#  > Telecomunicações >  > Intelbras >  >  Atualização firmware 2.0.0 para AP 300/310/360

## Suporte Intelbras

Caros parceiros do fórum Under-Linux,


Comunicamos o lançamento da versão 2.0 para o AP 300/310/360.

*Novidades para o AP 310/360:* 

» Autenticação por Check-in no Facebook Wi-Fi no AP 310; 
» Atualização de firmware via serviço na nuvem; 
» IPv6 (Stateless). 

*Melhorias para o AP 310/360:* 

» Troca obrigatória de senha de gerenciamento do AP ao acessar o produto pela primeira vez; 
» Melhorias nas telas de “Sistema/Atualização” e na tela de QoS; 
» Adicionada mensagem de validação na página “Rede/LAN”, para quando for salvo um IP Fixo/Fallback fora da faixa de rede do Gateway; 
» Função “Site survey” disponível na página “Wireless” quando AP está em modo repetidor; 
» Usuário pode escolher a interface de saída na criação de rota estática. 

*Questões resolvidas para o AP 310/360:*

» Alteração da Cor do LED para azul ao descartar configurações do Facebook; 
» Validação dos dados de configuração na tela ”Serviços/Data” e “Hora (Cliente NTP)”; 
» Apresentação do IP dos clientes na tabela “Clientes conectados” quando utilizada VLAN no SSID; 
» Validação e tratamento ao alterar o modo de operação de AP bridge para AP roteador com VLANs configuradas; 
» Desabilitando o NAT as informações de servidores DNS são perdidas; 
» Problema ao utilizar múltiplos SSID's com a mesma VLAN; 
» Inacessivel com LED vermelho piscando. 


*Novidades para o AP 300:* 

» Registro de Conexões (BETA);*¹ 
» Compatibilidade com AP300 Zeus 2.0.0.*² 

*¹ Funcionalidade em estado BETA e compatível apenas com os modelos AP310/360. 
*² Para uso da versão 2.0.0 do WiseFi com AP300, será necessário primeiramente inserir a versão 2.0.0 no AP300 e posteriormente adotá-lo no WiseFi. Utilizando a versão AP300 2.0.0, funcionalidades antes limitadas aos AP310/360 também estarão compatíveis para uso com AP300, são elas: Grupos de Acesso ACL, Monitoramento SNMP e Captive Portal com Vlan. 

*Melhorias para o AP 300:* 

» Validação ao tentar salvar configurações invalidas em um grupo WLAN; 
» Rede Wi-fi para visitantes, criada no Assistente de Configuração, possui perfil de Banda Limitado. 

*Questões resolvidas para o AP 300:* 

» Instabilidade ao reiniciar os Access Points; 
» Validação no campo Nome do SSID, na configuração do Grupo WLAN; 
» Validação nos checkboxes de seleção; 
» Troca automática do Grupo WLAN selecionado no card “Grupo WLAN” na Dashboard; 
» Compatibilização com AP300 ao redirecionar para o Captive Portal quando utilizado VLAN; 
» Não mostra todos os campos de segurança do Grupo WLAN.

--- --- ---

TAREFAS A REALIZAR:
**A)** Responda às perguntas abaixo com base no comunicado do firmware 2.0:
(i) Que tipo de IPv6 aparece entre as novidades para o AP 310/360?
(ii) Em qual página a função "Site survey" fica disponível quando o AP está em modo repetidor?
(iii) Segundo a nota marcada com *², quais funcionalidades antes limitadas aos AP310/360 passam a ser compatíveis com o AP300 na versão 2.0.0?
**B)** Por favor, escreva a continuação do comunicado do firmware 2.0 a partir do ponto em que ele termina.

ENTRADAS FORNECIDAS:
--- --- ---

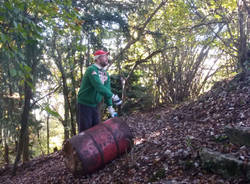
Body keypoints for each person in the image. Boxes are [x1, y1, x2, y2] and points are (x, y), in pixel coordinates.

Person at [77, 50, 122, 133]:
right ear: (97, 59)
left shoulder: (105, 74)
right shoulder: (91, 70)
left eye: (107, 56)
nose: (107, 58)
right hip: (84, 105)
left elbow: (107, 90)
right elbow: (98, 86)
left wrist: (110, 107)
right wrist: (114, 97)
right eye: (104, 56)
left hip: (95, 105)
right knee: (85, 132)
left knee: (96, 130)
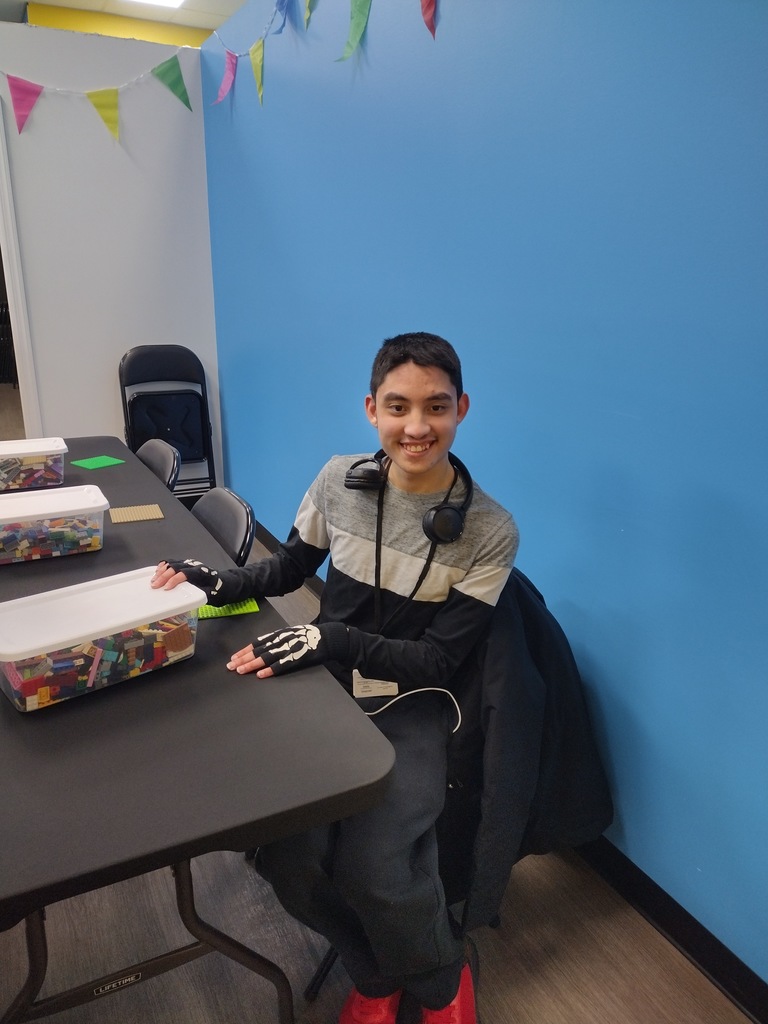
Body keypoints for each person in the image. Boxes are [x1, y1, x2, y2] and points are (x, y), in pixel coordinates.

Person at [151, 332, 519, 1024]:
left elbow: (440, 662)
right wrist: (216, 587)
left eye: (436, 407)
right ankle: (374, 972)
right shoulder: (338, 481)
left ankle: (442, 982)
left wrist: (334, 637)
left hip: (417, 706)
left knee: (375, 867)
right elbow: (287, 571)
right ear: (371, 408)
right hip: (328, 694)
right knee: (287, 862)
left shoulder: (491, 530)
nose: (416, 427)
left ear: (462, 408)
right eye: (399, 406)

--- --- ---

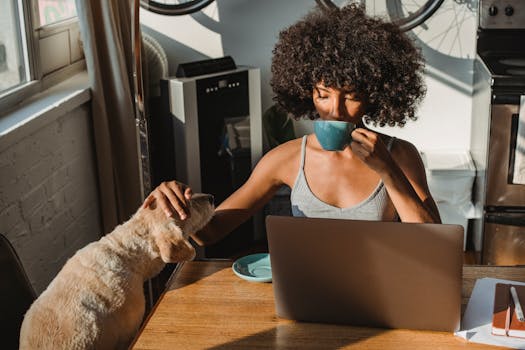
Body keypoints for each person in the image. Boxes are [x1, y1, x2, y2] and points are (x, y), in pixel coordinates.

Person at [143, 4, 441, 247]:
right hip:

--- --- ---

RESPOSTAS POR TAREFA:
**A)**
(i) IPv6 Stateless.
(ii) Na página "Wireless".
(iii) Grupos de Acesso ACL, Monitoramento SNMP e Captive Portal com Vlan.

**B)**
*Vídeo com o procedimento de atualização do AP 300 para a versão 2.0.0.*

----------


## brunolmoura

Olá,

Ao conectar usando pppoe, no mikrotik em Encoding mostra (MPPE128 statefull/MPPE128 stateless) e quando algum dispositivo é conectado ao ap a conexão cai. Tive esse mesmo problema com o hotspot 300.

Obs.: De todos os dispositivos conectados o hotspot 300 e o AP310 foram os únicos que apresentaram esse problema.

Segue fotos em anexo.

----------


## Suporte Intelbras

> Olá,
> 
> Ao conectar usando pppoe, no mikrotik em Encoding mostra (MPPE128 statefull/MPPE128 stateless) e quando algum dispositivo é conectado ao ap a conexão cai. Tive esse mesmo problema com o hotspot 300.
> 
> Obs.: De todos os dispositivos conectados o hotspot 300 e o AP310 foram os únicos que apresentaram esse problema.
> 
> Segue fotos em anexo.


Olá brunolmoura,

Por gentileza nos informe um número de telefone, seu nome e o melhor horário para entrarmos em contato, assim poderemos analisar melhor seu caso.

----------


## brunolmoura

81 98111-8051
das 14h as 17h

----------


## Suporte Intelbras

> 81 98111-8051
> das 14h as 17h


Contato solicitado!

----------


## pedrocaeleo

Problemas ao atualizar para essa versão 2.0 e posterior a 2.1.6 hotpot300 com ipv6 ativo , travando e reiniciando a cada 10 min, latência alta .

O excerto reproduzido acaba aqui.